◆ RECORDS

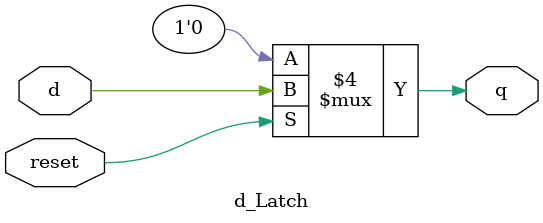
<source format=v>
module d_Latch (
   input d,
   input reset,
   output reg q
);
   always @ (reset or d)
      if (!reset)
         q <= 0;
      else
         q <= d;
endmodule

</source>
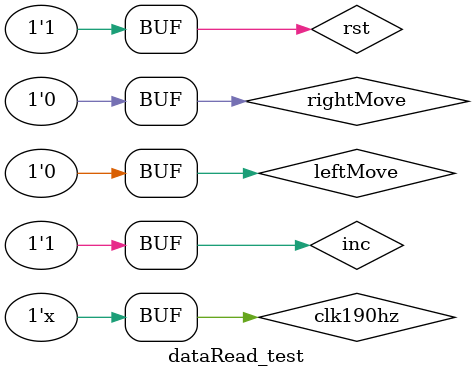
<source format=v>
`timescale 1ns / 1ps


module dataRead_test();
    reg clk190hz, rst, leftMove, rightMove, inc;
    wire [31:0] myID;
    wire [15:0] dataBus;
    
    dataRead u1(clk190hz, rst, leftMove, rightMove, inc, myID, dataBus);
    
    initial begin
        clk190hz = 0;
        rst = 0;
        leftMove = 0;
        rightMove = 0;
        inc = 0;
        #10 rst = 1;
        #5 leftMove = 1;
        #3 leftMove = 0;
        #7 inc = 1;
    end
    
    always #5 clk190hz = ~clk190hz;
    
endmodule

</source>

◆ WORK ITEM
Begin at the first line of the listing and print each line exactly. Stop after the line containing "clk190hz = 0;", and omit all pictures.

◆ THE ANSWER
<source format=v>
module d_Latch (
   input d,
   input reset,
   output reg q
);
   always @ (reset or d)
      if (!reset)
         q <= 0;
      else
         q <= d;
endmodule

</source>
<source format=v>
`timescale 1ns / 1ps


module dataRead_test();
    reg clk190hz, rst, leftMove, rightMove, inc;
    wire [31:0] myID;
    wire [15:0] dataBus;
    
    dataRead u1(clk190hz, rst, leftMove, rightMove, inc, myID, dataBus);
    
    initial begin
        clk190hz = 0;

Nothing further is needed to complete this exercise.